Se nos muere el fútbol
Lo sucedido este fin de semana en el estadio Ester Roa de Concepción no se puede catalogar como un hecho violento más, de los muchos que hemos observado en el último tiempo en nuestros estadios, en especial después de octubre del 2019, en que el catálogo de incidentes se ha multiplicado exponencialmente. La mezcla de emociones negativas provocada, que va desde la rabia e impotencia ante inadaptados que no parecen tener Dios ni Ley, hasta la tristeza de observar como cada vez el deporte más popular de nuestro país se va deteriorando, en una desvalorización que no parece tener freno ni límites de asombro para que alguien diga: “¡Basta!” de manera seria.
Para quienes aún no evalúan la importancia de los acontecimientos del domingo pasado, debe precisarse que providencialmente nadie salió herido de gravedad ante las agresiones, que incluso pudieron traer como resultado la muerte de algunos de sus protagonistas, como son jugadores, cuerpo arbitral o funcionarios de medios de comunicación. A diferencia del último clásico en el Monumental, donde las barras de manera criminal apuntaban fuegos de artificio en contra de su adversario, esta vez los mismos que supuestamente profesan el amor por sus colores atentaron en contra de sus propios representantes, a los que supuestamente van a apoyar incondicionalmente. No le podemos echar la culpa a barras visitantes, pues en este tipo de partidos de alta convocatoria ya hemos normalizado la imposibilidad de una convivencia civilizada entre energúmenos recalcitrantes que no dudan en atentar la integridad de un semejante sólo por vestir una camiseta distinta. Una vez más un puñado de decididos indignados es capaz de arruinar el panorama familiar y de esparcimiento de una multitud que desde diferentes latitudes se ilusionaba con alentar al equipo de sus amores, ese que en los últimos años ha andado a los tumbos y tenía la gran oportunidad de alcanzar el liderato después de años teñidos de penurias. Pero más allá de la usurpación deportiva que sufrieron jugadores y cuerpo técnico, más allá que al equipo laico una vez más se le cerrará probablemente otro estadio donde jugar, en un peregrinaje interminable en busca de localidades que le reciban debido a la falta de un reducto propio, que con hechos como éste cada vez se ve más lejano pues en todas partes el rechazo es automático debido a esta verdadera “lepra” de violencia que llevan los equipos populares a los recintos que visitan; más allá de las sanciones económicas y que impedirán que el público decente, ese que va a ver y disfrutar fútbol sin tener la intención de dañar a otros sólo porque la ignorancia, el desequilibrio mental o la pobredumbre de valores humamos justificarían que la violencia es la manera de legitimar un rol en esta sociedad, la que sería culpable de provocar una frustración eterna que disculparía todo.

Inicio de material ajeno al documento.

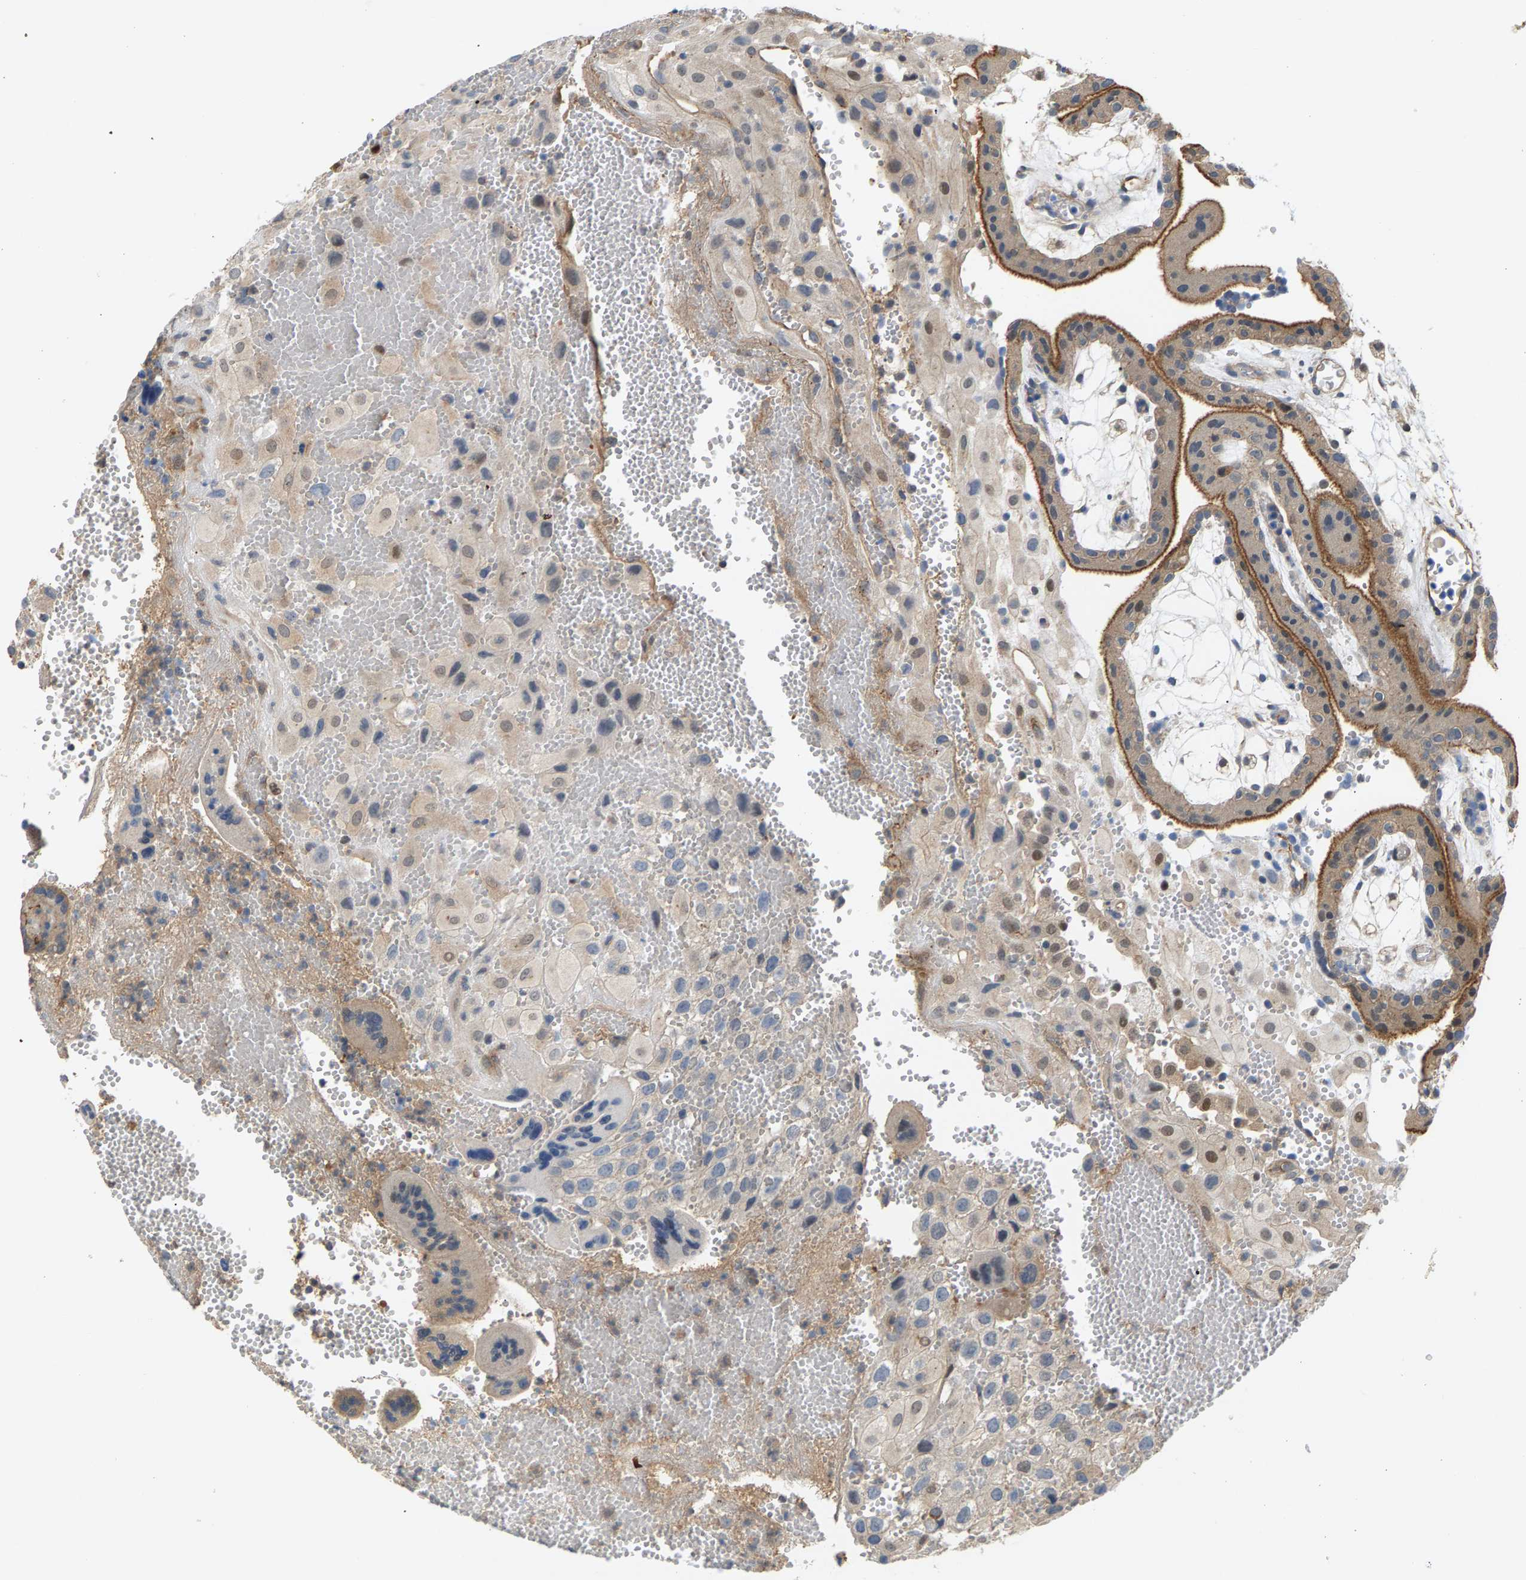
{"staining": {"intensity": "moderate", "quantity": "<25%", "location": "nuclear"}, "tissue": "placenta", "cell_type": "Decidual cells", "image_type": "normal", "snomed": [{"axis": "morphology", "description": "Normal tissue, NOS"}, {"axis": "topography", "description": "Placenta"}], "caption": "High-power microscopy captured an immunohistochemistry image of unremarkable placenta, revealing moderate nuclear expression in approximately <25% of decidual cells.", "gene": "KRTAP27", "patient": {"sex": "female", "age": 18}}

Más allá de todo esto, este domingo parece que una vez más constatamos la impericia de quienes deben estar a cargo de la seguridad, de la inteligencia para evitar que pasen estos incidentes, en una mezcla de inoperancia y falta de voluntad real para adoptar medidas efectivas. Lo que pasó no fue casual ni azaroso, tuvo colaboración, omisión o negligencia (o todas las anteriores) de personas a cargo de la seguridad, de funcionarios y autoridades que cobran un sueldo (no menor) por un trabajo que durante años sólo ha incrementado su deficiencia y carácter decorativo. Desde guardias sin preparación ni recursos y con escasa disposición a colocar orden, hasta autoridades cuya reacción ante los problemas se limita a decir: “Interpondremos querellas a quienes resulten responsables”; la permisividad de quebrantar la ley aumenta producto de la indiferencia, miedo e incluso conveniencia; mientras el tumor crece, haciendo que los partidos se suspendan, los aforos se reduzcan, las familias se alejen del estadio y una actividad tan vital y arraigada en la identidad de nuestro país como es el fútbol, vaya mutando en un paria que nadie desea tener cerca, con la esperanza que aparezca un “Eliot Ness” que venga a imponer soluciones mágicas, aún sabiendo que hay demasiados intereses creados para que todo siga igual o que a nadie le importe continúe empeorando.
El fútbol agoniza y, cuando caiga en estado de coma o incluso se nos muera, lo vamos a echar mucho de menos.